If we take the Romans tactics, and translate it into innovative business models, we see that they often overcome the challenges of disruptive environments because they are agile enough to adapt to change. Tactics that are not agile suffer the same fate as the Gallic Army, a slow death.

The most pertinent example of this is in the entertainment space. Traditional media sources such as books, magazines, satellite television networks and film production companies are facing major disruption from streaming services and online access platforms such as kindle.

Netflix and the death of Hollywood
The article points out that Netflix, is doing something beyond just centralizing distribution and production. It is also deliberately losing money.

This is a very dangerous practice. In the old system, studios sold content, often over-priced, often shoddy, but they sold it to people who bought it. The end network, either theatres or TV stations, had to choose from distributors what content to offer to customers. They had to make money to stay alive. They had to follow one of the basic rules of existing competition policy, which is that combining inputs into a final output should create a profit, an indication that the business agent has in some way generated something of value. This means that if you build a better mouse trap, or in this case, a movie or show people want to see, you can get it to market and sell it.
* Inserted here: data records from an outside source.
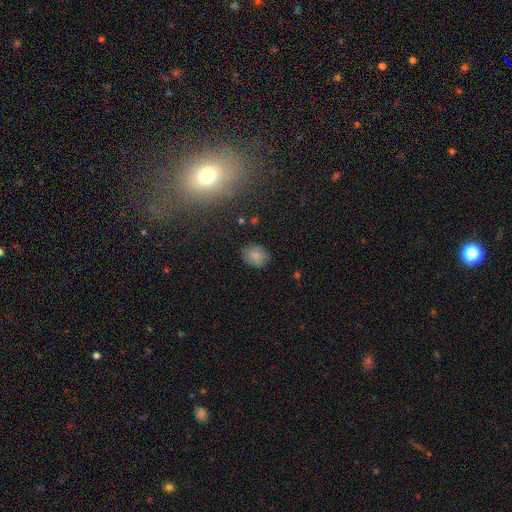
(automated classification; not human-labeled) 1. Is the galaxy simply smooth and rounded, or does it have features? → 80% smooth, 10% featured or disk, 10% star or artifact.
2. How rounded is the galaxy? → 50% round, 49% in between, 1% cigar-shaped.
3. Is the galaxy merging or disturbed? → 84% none, 12% minor disturbance, 3% major disturbance, 1% merger.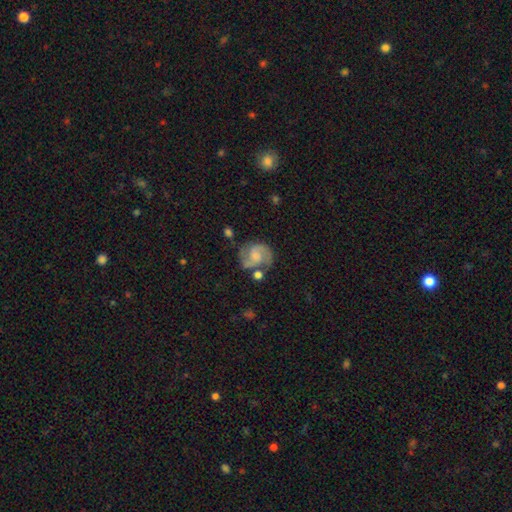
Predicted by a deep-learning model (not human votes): smooth_or_featured: featured or disk (p=0.78) [alt: smooth p=0.15]
disk_edge_on: no (p=0.98) [alt: yes p=0.02]
bar: no (p=0.51) [alt: weak p=0.40]
has_spiral_arms: yes (p=0.95) [alt: no p=0.05]
spiral_winding: medium (p=0.55) [alt: tight p=0.24]
spiral_arm_count: 2 (p=0.89) [alt: can't tell p=0.04]
bulge_size: none (p=0.35) [alt: moderate p=0.27]
merging: none (p=0.61) [alt: minor disturbance p=0.20]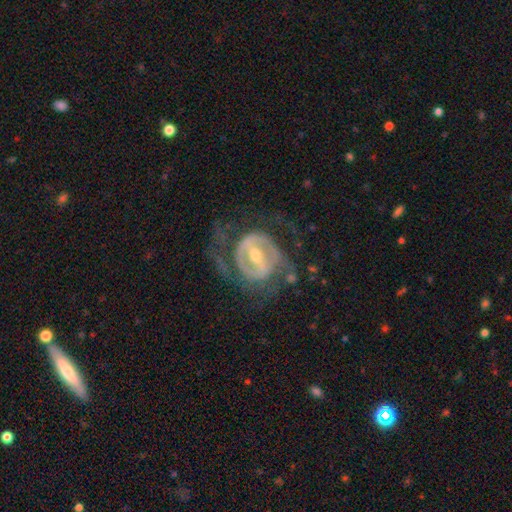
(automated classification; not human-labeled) A featured or disk galaxy (86%) with a strong bar (60%), 2 (65%) tight (42%) spiral arms (77%) and a moderate central bulge (52%).

Vote fractions:
- Smooth or featured? featured or disk: 86% / smooth: 9% / star or artifact: 5%
- Edge-on disk? no: 96% / yes: 4%
- Bar? strong: 60% / weak: 31% / no: 10%
- Spiral arms? yes: 77% / no: 23%
- Spiral winding? tight: 42% / medium: 40% / loose: 18%
- Spiral arm count? 2: 65% / can't tell: 17% / 1: 8% / 3: 6% / 4: 2% / more than 4: 2%
- Bulge size? moderate: 52% / small: 42% / large: 3% / none: 1% / dominant: 1%
- Merging? none: 54% / major disturbance: 27% / minor disturbance: 17% / merger: 2%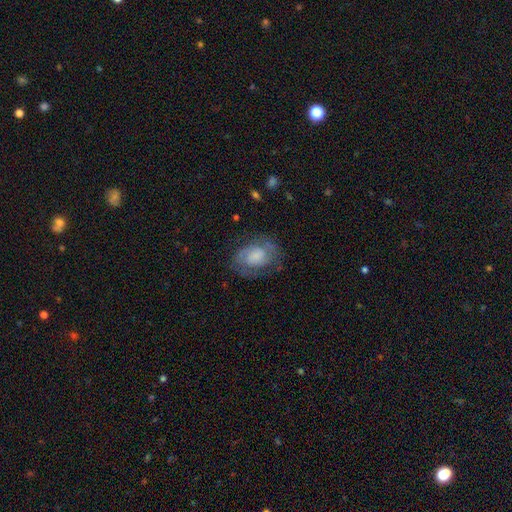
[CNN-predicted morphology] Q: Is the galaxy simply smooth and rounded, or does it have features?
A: featured or disk — 59%.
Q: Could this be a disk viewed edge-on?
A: no — 97%.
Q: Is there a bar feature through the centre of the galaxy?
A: no — 66%.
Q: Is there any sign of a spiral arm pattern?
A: yes — 83%.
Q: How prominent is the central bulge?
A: small — 33%.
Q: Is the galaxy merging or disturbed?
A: none — 67%.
The article points out that Netflix violates this rule. Despite its claims of accounting profits, Netflix is a massive money-loser, projecting it will burn through $3.5 billion in cash just this year. Netflix is taking inputs and combining them into something that is of less value than those original inputs. But the company doesn’t really care if people watch its content, because it doesn’t sell content. The company is selling a story to Wall Street, that, like Amazon, it will achieve dominant market power. The story is that users will buy Netflix streaming services and it will be too much trouble to switch to a different service, which is a variant of a phenomenon called “lock-in.” So no one will be able to compete, the company will be able to raise prices and lower costs, and voila, another Amazon-style monopoly. It will be one of the few left standing after the inevitable shake-out.

To sell this story to investors, the company is interested only in adding subscribers, resulting in a set of choices whereby it underpays creators, and under-delivers for existing subscribers. And it still burns through money, but it can do so as long as it can sell its debt into the marketplace and its stock remains high. This creates an impossible burden on anyone who wants to make art and sell it in competition with Netflix, be that person an artist or a major studio; it’s simply impossible to compete at making better goods and services if your competitor can lose money indefinitely. Again, artists don’t notice this problem, because they like selling to Netflix. But they will notice, as Netflix’s strategy of underpaying them becomes more obvious.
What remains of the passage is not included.